The harmonization of international census microdata for demographic research: the IPUMS project
Discutant: Valérie Golaz (INED/CEPED) Séance en anglais
In recent years, international comparative population research
has expanded steadily as more and better demographic data have
become available. Scholars are increasingly able to compare not
just aggregated summary data, but individual-level microdata,
across countries. But this promising area of research is hindered
by uneven access to data, differing survey instruments, uneven
documentation, and incompatible technical specifications. Even when
individual researchers can overcome these difficulties, the result
is substantial duplication of effort and limited reproducibility of
results. The Integrated Public Use Microdata Series (IPUMS) is
designed to address these issues for world population census data.
The data series contains 111 national census samples from 35
countries and has agreements with 40 additional national
statistical offices.
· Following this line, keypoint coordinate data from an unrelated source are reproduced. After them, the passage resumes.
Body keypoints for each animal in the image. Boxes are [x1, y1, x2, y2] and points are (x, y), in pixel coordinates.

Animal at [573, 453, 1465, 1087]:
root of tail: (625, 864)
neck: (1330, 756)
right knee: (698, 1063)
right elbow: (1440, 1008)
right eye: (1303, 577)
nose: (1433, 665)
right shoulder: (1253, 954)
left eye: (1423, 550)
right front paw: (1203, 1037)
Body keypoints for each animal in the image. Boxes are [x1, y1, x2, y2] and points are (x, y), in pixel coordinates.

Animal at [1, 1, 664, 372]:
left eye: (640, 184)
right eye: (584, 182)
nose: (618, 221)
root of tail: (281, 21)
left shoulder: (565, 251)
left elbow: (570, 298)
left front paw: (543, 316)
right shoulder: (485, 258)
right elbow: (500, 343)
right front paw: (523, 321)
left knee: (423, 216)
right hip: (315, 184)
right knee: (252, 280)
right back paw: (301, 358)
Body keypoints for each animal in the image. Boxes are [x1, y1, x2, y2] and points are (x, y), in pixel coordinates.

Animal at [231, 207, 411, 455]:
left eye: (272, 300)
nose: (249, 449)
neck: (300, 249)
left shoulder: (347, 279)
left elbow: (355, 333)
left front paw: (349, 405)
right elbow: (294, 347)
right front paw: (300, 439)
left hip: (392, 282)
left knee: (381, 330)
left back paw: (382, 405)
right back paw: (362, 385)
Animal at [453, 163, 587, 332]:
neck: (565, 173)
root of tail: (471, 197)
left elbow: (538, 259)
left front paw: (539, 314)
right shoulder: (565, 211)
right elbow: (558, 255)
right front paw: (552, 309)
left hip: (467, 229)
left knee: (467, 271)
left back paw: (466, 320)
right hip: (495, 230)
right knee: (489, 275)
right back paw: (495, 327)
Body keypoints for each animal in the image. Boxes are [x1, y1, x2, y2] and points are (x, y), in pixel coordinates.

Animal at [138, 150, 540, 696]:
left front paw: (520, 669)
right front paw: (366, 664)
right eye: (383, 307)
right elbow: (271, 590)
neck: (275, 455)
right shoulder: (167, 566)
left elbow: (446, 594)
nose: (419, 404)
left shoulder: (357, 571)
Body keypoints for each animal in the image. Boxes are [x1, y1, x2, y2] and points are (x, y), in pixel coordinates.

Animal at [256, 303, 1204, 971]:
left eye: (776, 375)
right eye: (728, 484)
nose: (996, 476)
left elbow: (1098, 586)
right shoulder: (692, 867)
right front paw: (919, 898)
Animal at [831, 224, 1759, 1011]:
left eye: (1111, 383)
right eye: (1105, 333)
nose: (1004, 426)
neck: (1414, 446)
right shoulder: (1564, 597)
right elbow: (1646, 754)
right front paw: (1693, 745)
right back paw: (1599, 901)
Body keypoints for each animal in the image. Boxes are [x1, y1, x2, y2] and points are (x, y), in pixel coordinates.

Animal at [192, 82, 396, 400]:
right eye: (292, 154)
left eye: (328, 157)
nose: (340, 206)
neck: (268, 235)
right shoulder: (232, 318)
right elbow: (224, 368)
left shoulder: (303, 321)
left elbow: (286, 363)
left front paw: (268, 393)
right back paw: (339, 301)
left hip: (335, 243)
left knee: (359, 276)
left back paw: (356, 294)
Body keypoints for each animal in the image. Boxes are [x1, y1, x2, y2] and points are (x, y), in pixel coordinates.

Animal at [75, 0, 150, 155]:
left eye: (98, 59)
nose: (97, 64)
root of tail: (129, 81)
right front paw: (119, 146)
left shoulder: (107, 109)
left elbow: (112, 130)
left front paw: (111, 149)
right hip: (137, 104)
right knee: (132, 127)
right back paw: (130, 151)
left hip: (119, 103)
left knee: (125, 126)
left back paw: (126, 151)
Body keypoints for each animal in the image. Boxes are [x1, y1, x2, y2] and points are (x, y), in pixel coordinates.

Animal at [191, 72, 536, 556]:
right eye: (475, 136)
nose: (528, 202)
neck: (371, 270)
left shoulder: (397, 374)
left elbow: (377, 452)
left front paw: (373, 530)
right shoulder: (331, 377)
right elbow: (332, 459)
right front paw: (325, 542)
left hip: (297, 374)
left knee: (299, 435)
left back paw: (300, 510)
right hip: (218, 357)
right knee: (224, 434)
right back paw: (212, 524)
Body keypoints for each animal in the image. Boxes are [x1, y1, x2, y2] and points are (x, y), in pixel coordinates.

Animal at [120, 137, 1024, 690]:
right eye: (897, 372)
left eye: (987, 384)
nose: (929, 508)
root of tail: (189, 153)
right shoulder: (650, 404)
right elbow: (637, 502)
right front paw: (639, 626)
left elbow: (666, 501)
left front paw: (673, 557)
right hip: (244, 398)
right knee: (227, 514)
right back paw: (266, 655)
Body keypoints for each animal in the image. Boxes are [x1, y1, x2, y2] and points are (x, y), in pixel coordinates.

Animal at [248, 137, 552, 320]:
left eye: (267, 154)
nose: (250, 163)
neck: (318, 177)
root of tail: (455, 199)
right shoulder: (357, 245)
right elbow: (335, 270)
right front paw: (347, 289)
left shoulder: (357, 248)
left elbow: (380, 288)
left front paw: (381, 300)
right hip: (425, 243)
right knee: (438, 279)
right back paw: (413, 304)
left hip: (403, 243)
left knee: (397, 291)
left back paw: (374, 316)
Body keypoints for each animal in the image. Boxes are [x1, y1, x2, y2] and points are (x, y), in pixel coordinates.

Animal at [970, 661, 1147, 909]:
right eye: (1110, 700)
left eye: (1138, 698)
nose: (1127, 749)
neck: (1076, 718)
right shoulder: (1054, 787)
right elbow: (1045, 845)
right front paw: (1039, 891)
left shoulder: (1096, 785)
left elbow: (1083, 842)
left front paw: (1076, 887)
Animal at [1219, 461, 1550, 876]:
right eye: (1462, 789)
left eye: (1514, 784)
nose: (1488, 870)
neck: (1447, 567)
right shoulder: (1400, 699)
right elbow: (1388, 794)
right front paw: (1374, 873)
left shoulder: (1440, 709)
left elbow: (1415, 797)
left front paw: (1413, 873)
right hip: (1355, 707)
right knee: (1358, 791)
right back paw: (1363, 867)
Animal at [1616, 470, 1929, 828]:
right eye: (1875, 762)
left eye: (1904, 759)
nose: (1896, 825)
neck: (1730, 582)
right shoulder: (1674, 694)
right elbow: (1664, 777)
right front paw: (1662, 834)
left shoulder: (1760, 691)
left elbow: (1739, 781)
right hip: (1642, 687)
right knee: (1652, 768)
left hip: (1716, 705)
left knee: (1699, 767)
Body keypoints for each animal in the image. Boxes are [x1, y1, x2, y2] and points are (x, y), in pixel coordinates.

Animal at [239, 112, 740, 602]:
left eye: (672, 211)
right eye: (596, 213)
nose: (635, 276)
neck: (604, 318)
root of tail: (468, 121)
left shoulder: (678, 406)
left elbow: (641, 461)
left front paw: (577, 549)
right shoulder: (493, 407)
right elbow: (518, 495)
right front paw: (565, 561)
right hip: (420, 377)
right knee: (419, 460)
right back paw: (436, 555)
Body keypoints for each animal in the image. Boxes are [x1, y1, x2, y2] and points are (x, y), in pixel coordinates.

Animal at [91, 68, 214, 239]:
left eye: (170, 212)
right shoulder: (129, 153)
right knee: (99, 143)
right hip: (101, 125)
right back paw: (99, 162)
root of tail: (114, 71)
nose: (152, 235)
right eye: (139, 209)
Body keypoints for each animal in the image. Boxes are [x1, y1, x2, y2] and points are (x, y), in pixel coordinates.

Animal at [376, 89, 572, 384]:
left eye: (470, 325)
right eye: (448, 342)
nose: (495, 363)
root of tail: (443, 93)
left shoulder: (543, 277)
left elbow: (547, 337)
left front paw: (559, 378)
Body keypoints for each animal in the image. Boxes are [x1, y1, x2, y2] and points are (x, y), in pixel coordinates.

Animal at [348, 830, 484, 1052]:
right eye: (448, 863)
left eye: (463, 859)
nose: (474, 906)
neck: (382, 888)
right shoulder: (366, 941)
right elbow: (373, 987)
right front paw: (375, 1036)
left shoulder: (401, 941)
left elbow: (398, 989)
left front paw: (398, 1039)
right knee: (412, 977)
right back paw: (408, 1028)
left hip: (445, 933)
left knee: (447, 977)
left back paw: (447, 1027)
The data are consistently coded and documented
across countries, and a web-based extraction system allows users to
pool selected variables and censuses for downloading and analysis.
Since the project began ten years ago, the IPUMS research team has
been forced to confront numerous technical and intellectual
challenges related to international harmonization. This paper
describes some of the key innovations, the reasoning behind them,
and the implications for research. Some persistent difficulties
true for the census samples -- and to some degree inherent to all
harmonization efforts -- are discussed. Finally, we present some
examples of research results that suggest the possibilities and
perils of cross-national research using harmonized data.